I am trying to join decoded VIN data from NHTSA with vehicle data from fueleconomy.gov using year, make, and model. Below is an example of the data I am trying to join:
# This is the first dataframe
make <- c("PORSCHE", "TESLA", "MITSUBISHI")
model <- c("Cayenne", "Model S", "Outlander - PHEV")
year <- c(2017, 2013, 2018)
electrification_level <- (PHEV, BEV, PHEV)

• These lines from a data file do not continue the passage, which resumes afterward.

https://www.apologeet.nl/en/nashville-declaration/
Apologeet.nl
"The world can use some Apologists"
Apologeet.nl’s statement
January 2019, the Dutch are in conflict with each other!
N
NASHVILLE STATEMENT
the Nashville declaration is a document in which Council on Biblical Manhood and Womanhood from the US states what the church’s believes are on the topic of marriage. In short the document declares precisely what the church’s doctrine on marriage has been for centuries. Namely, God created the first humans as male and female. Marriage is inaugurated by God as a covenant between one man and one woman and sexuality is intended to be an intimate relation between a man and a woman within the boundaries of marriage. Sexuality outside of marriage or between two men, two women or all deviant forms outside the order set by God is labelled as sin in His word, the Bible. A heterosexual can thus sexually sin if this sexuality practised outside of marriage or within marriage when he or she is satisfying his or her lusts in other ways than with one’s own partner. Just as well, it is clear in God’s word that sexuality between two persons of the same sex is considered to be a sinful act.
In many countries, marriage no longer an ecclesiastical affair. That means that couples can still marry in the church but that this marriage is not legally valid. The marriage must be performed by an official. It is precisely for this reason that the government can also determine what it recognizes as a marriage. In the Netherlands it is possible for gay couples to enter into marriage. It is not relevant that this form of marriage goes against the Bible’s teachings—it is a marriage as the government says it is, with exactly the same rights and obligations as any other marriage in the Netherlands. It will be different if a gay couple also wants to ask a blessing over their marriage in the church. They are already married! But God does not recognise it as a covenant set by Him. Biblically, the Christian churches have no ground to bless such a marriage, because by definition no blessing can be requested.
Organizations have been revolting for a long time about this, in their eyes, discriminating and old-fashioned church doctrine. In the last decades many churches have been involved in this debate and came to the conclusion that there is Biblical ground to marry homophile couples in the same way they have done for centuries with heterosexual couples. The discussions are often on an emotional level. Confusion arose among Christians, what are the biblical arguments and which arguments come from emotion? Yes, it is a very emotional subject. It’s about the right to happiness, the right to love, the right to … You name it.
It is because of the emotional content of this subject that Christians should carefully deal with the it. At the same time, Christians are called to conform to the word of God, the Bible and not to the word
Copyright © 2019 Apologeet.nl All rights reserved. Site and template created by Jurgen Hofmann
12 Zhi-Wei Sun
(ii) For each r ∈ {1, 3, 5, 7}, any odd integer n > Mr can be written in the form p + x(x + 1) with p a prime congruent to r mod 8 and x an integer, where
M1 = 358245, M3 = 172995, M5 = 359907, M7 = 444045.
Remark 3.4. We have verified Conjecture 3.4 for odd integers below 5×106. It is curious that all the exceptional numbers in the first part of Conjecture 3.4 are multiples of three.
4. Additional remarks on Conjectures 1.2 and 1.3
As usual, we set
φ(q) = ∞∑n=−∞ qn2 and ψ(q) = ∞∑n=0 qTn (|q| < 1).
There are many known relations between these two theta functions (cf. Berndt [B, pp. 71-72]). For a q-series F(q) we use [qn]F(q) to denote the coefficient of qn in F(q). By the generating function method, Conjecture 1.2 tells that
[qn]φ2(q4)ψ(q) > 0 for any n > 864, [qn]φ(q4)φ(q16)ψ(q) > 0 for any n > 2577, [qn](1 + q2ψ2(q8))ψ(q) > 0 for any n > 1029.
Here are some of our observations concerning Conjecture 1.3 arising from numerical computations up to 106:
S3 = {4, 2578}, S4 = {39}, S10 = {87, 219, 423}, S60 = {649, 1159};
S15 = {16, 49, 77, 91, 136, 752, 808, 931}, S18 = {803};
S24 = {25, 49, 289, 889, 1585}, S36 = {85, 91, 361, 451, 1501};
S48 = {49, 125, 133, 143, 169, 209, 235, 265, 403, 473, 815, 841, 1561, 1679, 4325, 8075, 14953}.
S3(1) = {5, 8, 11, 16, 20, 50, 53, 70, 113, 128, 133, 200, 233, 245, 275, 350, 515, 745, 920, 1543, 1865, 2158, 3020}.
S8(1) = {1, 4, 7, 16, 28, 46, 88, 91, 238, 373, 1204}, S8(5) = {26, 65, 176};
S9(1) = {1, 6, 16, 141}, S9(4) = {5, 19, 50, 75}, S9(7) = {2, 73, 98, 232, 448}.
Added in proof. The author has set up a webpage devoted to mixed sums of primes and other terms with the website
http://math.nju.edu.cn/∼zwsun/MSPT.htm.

vin_data <- data.frame(make, model, year, electrification_level)
# This is the second dataframe
make <- c("Porsche", "Tesla", "Mitsubishi")
# There are multiple versions of the models (an average of these would be ideal - e.g. avg. mpg)
model <- c("Cayenne S e-Hybrid", "Model S AWD - P85D", "Outlander 2WD")
year <- c(2017, 2013, 2018)
# These mpg are made up for the example
mpg <- c(75, 120, 80)
fueleconomy_data <- data.frame(make, model, year, mpg)
I am faced with multiple problems trying to complete this join.
- I need to join data using make and year, but make needs to be case insensitive.
- I need to perform an inexact match on model and perhaps average the mpg values for the model, as there are multiple entries in the fueleconomy.gov data for each model (e.g. 2WD, 4WD, different engine sizes, hybrid, etc.).
I have referenced the following questions to try and solve this riddle:
I also reached out to both fueleconomy.gov and NHTSA to see if they have capabilities to join data based on a vehicle ID, but wanted to ask the community if there might be a straightforward solution as well.